According to Federal Reserve Chairman Ben Bernanke the worst recession since the 1930s is technically over. The comment came from the Q&A session after Bernanke spoke at the Brookings Institute. Bernanke went on to say that while the U.S. economy would probably show growth this quarter it won't feel like the recession is over because unemployment will remain high and will probably still hit 10% before it reverses. The stock market chose to focus on the positive comment that the recession is nearly done and ignored any comments that it would probably take years to reach normal employment levels.
Overall stocks are positive with the market producing a widespread rally. Bernanke's comments combined with some positive retail sales and manufacturing numbers helped set the tone. The PPI came out this morning. Meanwhile Citigroup (C) made headlines as the U.S. Treasury ponders how and when to sell its stake in the company. Foreign markets were generally higher. The brewing trade war with China failed to have much impact today. The Chinese Shanghai index gained 0.2% and marked its 10th gain in the last 11 sessions. The Hong Kong Hang Seng lost 0.3%. The Japanese NIKKEI rose 0.15%.
In Europe the ZEW Center for European Economic Research reported that investor confidence hit its highest levels in more than three years yet the report came in under expectations. Analysts were predicting German investors confidence to rise from 56.1 in August to 60 in September. This morning's report showed a rise to 57.7. The German DAX index gained just 0.16%. The English FTSE rose 0.46%. The French CAC-40 rallied 0.58%.
U.S. retail sales came in better than expected. Economists were expecting August retail sales to rise 1.9% from a 0.1% drop in July. This morning the Commerce Department said retail sales soared +2.7%, which is the biggest jump in more than three years. The cash-for-clunkers program really helped fuel the rebound. While this jump in sales is positive the consumer credit data continues to worsen. Capital One Financial (COF), Discover Financial (DFS) and JPMorgan Chase (JPM) all said their credit card default rates rose in August. In a separate report the Federal Reserve bank of New York said their manufacturing survey hit a two-year high with its economic index rising from 12.1 in August to 18.9 in September.
The government also released the Producer Price Index (PPI), which measures wholesale inflation. The headline number soared 1.7% from August to September compared to estimates for a 0.8% gain. The rise was fueled by a huge surge in gasoline prices. The core-PPI, which excludes the more volatile fuel and food costs, only rose 0.2%.
In corporate news Citigroup (C) is down sharply with a 6% loss and trading under $4.25 a share. Word has surfaced that the Treasury Department is discussing how and when they should start selling their stake in the company. The government owns about 34% of Citigroup. That's 7.69 billion shares and with a conversion price of $3.25 a share the Treasury is sitting on a profit of nearly $10 billion. The thought of the government dumping billions of shares on the market has pushed Citigroup lower today.

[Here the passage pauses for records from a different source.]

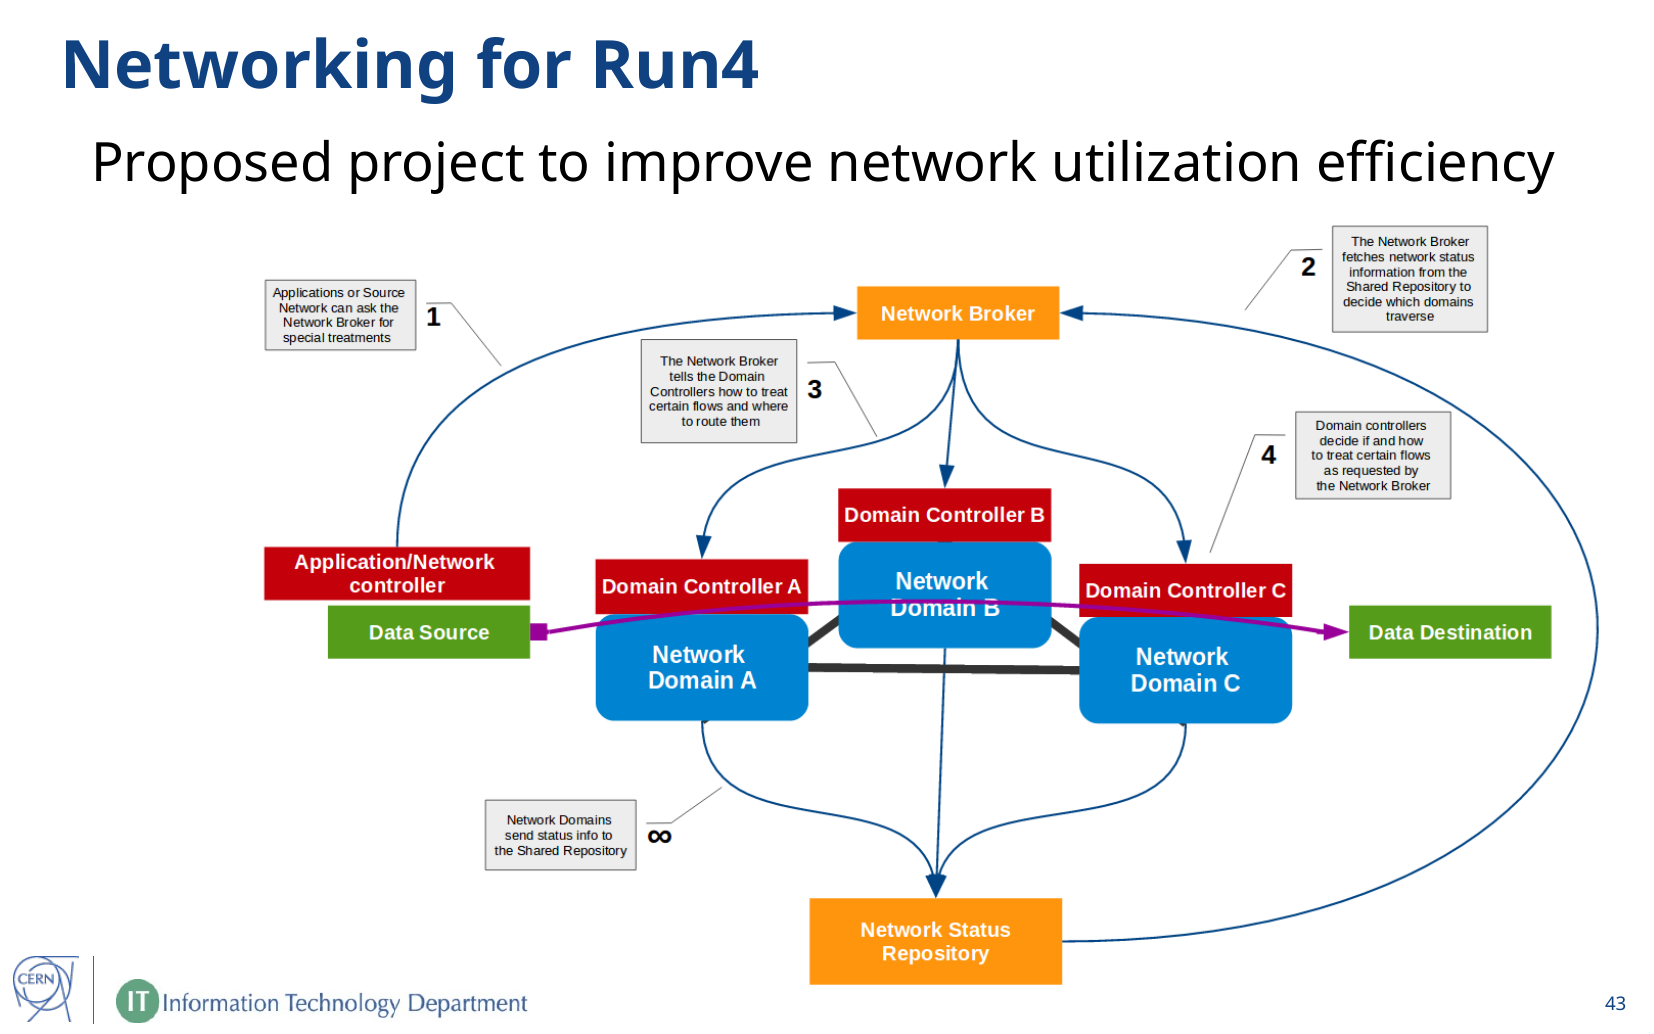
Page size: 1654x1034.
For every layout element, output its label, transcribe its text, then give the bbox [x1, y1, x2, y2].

picture [13, 956, 79, 1032]
text_box Proposed project to improve network utilization efficiency [76, 122, 1601, 468]
title Networking for Run4 [60, 0, 1528, 138]
picture [116, 198, 1613, 1023]
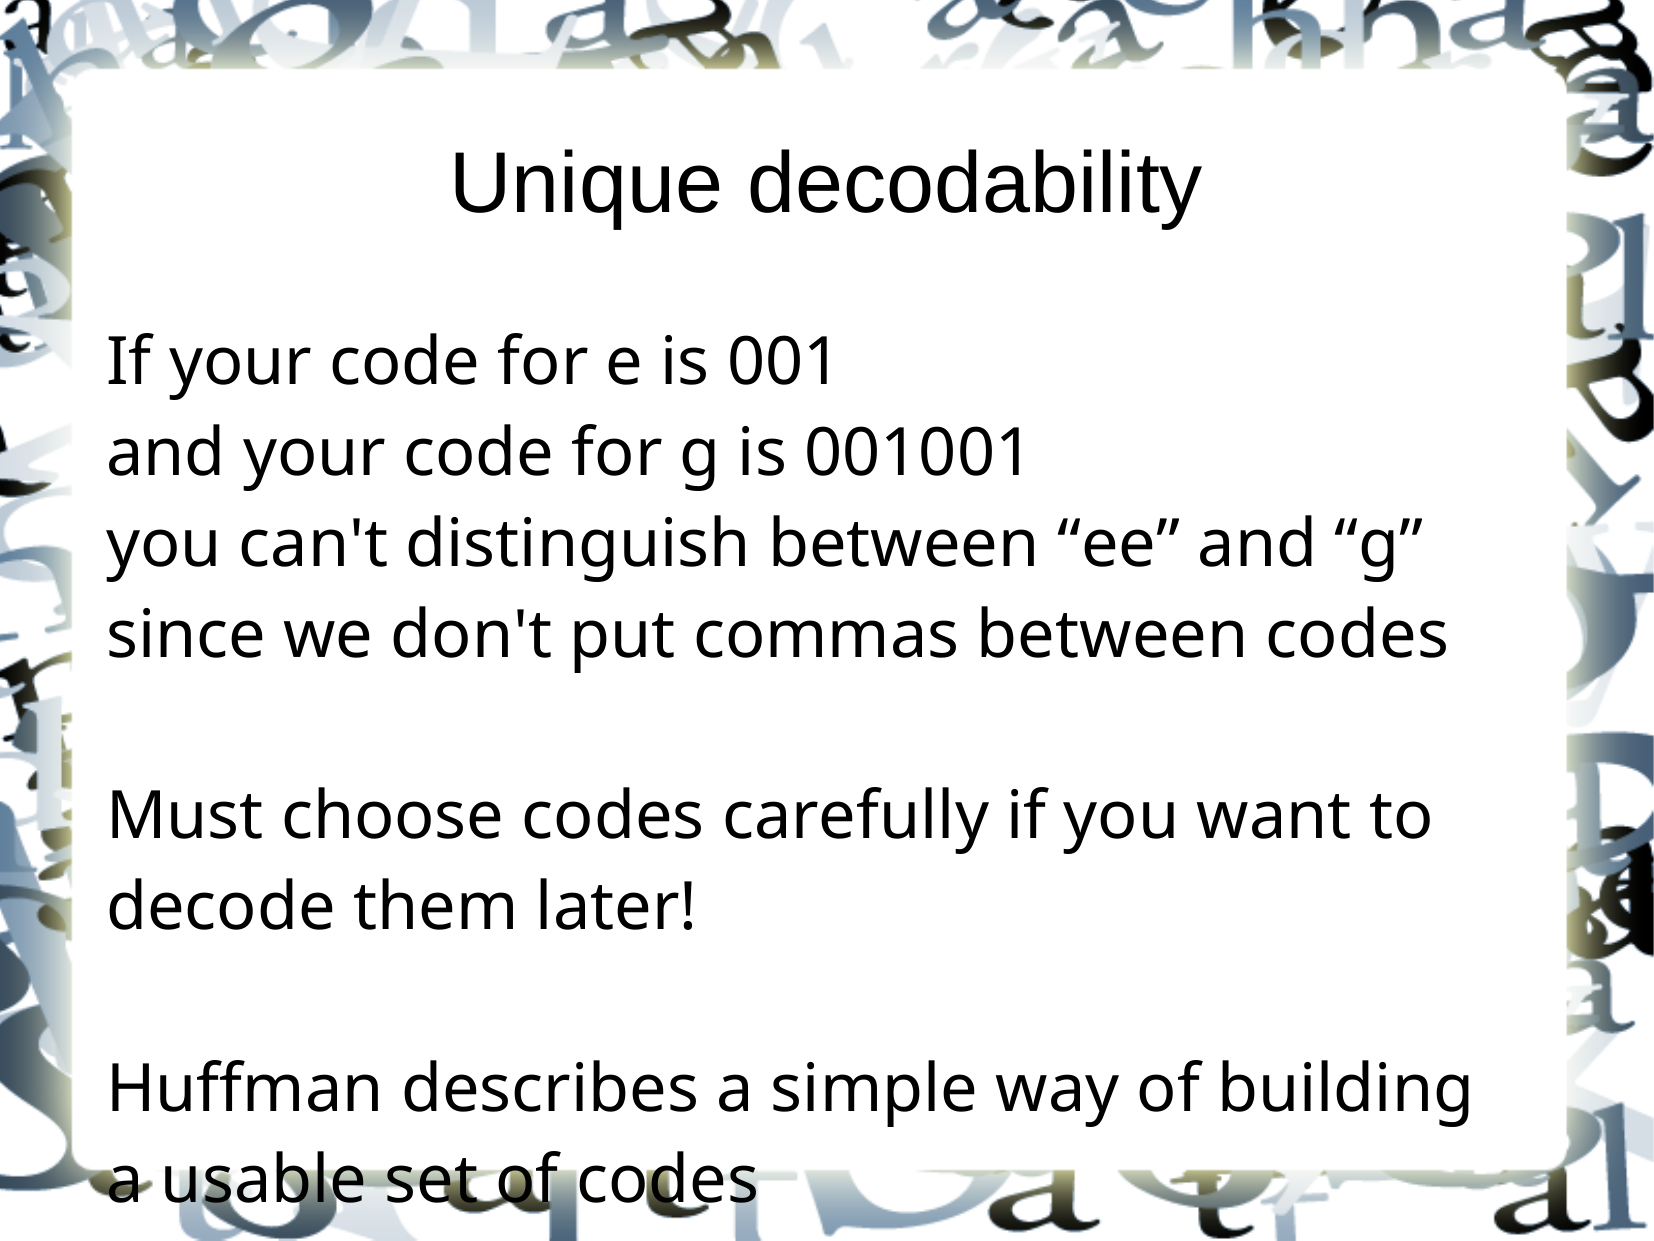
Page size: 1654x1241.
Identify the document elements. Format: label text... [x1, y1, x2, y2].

Overall the market is hitting new highs for the year. The best performers today are some of the banks, the airlines, the homebuilders, and the gambling stocks continue to show relative strength. The worst performers are drug stocks and healthcare companies. The U.S. dollar is slipping again and oil is bouncing. The USO oil ETF is up almost 2.5%.
Currently the S&P 500 index is up 2.2% at 1051. The NASDAQ is up almost eight points at 2099. The Dow Industrials are up almost 45 points at 9671. The small cap Russell 2000 index is extending its gains up almost four points at 603.
Let's take a quick look at charts for the major averages:
Chart of the S&P 500:
Chart of the NASDAQ:
Chart of the Dow Industrials:
Chart of the Russell 2000 index:
Reviewing the OptionInvestor.com play list for movement I see that AAPL is hitting new highs near $175.60. FedEx (FDX) has hit our second and final target at $79.75. NEU is showing relative strength with a 2.8% gain and a new high over resistance at $90.00. PPG has come close to hitting our first target near $60. Readers may want to take some profits in PPG before the close.